Constitue également une discrimination toute distinction opérée entre les personnes morales sur le fondement de l’origine, du sexe, de la situation de famille, de la grossesse, de l’apparence physique, de la particulière vulnérabilité résultant de la situation économique, apparente ou connue de son auteur, du patronyme, du lieu de résidence, de l’état de santé, de la perte d’autonomie, du handicap, des caractéristiques génétiques, des mœurs, de l’orientation sexuelle, de l’identité de genre, de l’âge, des opinions politiques, des activités syndicales, de la capacité à s’exprimer dans une langue autre que le français, de l’appartenance ou de la non-appartenance, vraie ou supposée, à une ethnie, une Nation, une prétendue race ou une religion déterminée des membres ou de certains membres de ces personnes morales.
[7] Code du travail – Article L1132-1 – Modifié par LOI n°2017-256 du 28 février 2017 – art. 70
Aucune personne ne peut être écartée d’une procédure de recrutement ou de l’accès à un stage ou à une période de formation en entreprise, aucun salarié ne peut être sanctionné, licencié ou faire l’objet d’une mesure discriminatoire, directe ou indirecte, telle que définie à l’article 1er de la loi n° 2008-496 du 27 mai 2008 portant diverses dispositions d’adaptation au droit communautaire dans le domaine de la lutte contre les discriminations, notamment en matière de rémunération, au sens de l’article L. 3221-3, de mesures d’intéressement ou de distribution d’actions, de formation, de reclassement, d’affectation, de qualification, de classification, de promotion professionnelle, de mutation ou de renouvellement de contrat en raison de son origine, de son sexe, de ses mœurs, de son orientation sexuelle, de son identité de genre, de son âge, de sa situation de famille ou de sa grossesse, de ses caractéristiques génétiques, de la particulière vulnérabilité résultant de sa situation économique, apparente ou connue de son auteur, de son appartenance ou de sa non-appartenance, vraie ou supposée, à une ethnie, une nation ou une prétendue race, de ses opinions politiques, de ses activités syndicales ou mutualistes, de ses convictions religieuses, de son apparence physique, de son nom de famille, de son lieu de résidence ou de sa domiciliation bancaire, ou en raison de son état de santé, de sa perte d’autonomie ou de son handicap, de sa capacité à s’exprimer dans une langue autre que le français.
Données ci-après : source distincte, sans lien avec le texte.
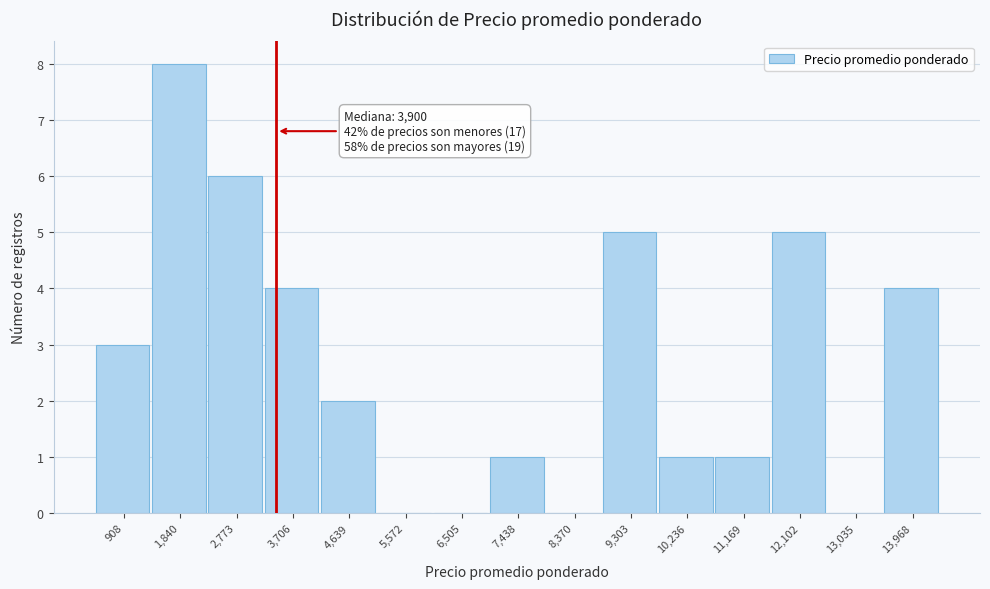

Reading left to right, extract all data points from this chart.

908=3	1,840=8	2,773=6	3,706=4	4,639=2	5,572=0	6,505=0	7,438=1	8,370=0	9,303=5	10,236=1	11,169=1	12,102=5	13,035=0	13,968=4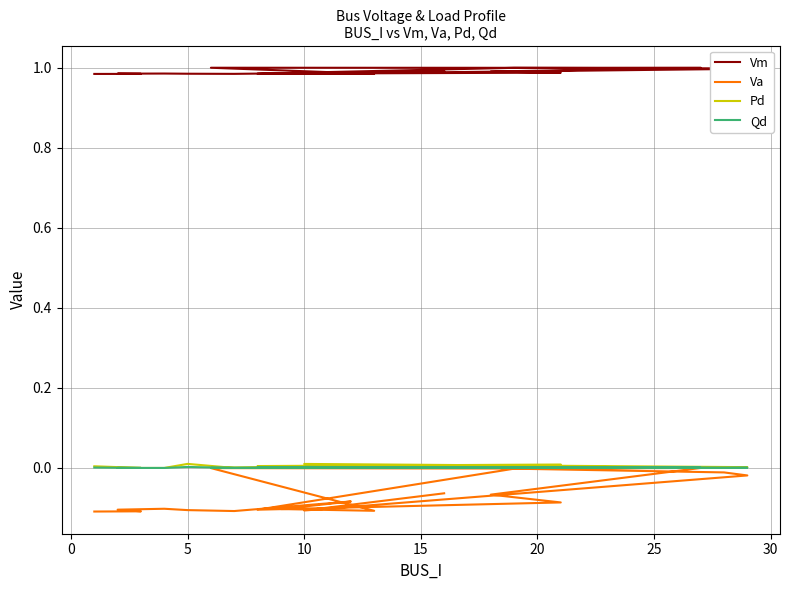

Does the chart display data point markers on the line(s)?

No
[8] En Nouvelle-Calédonie, ce principe est inscrit dans la Constitution, depuis l’accord de Nouméa de 1998 et de sa traduction dans une loi organique en 1999.
[9] La « préférence nationale » exprime la volonté politique de réserver une priorité à l’emploi aux détenteurs de la nationalité française et à leur réserver le bénéfice des aides sociales.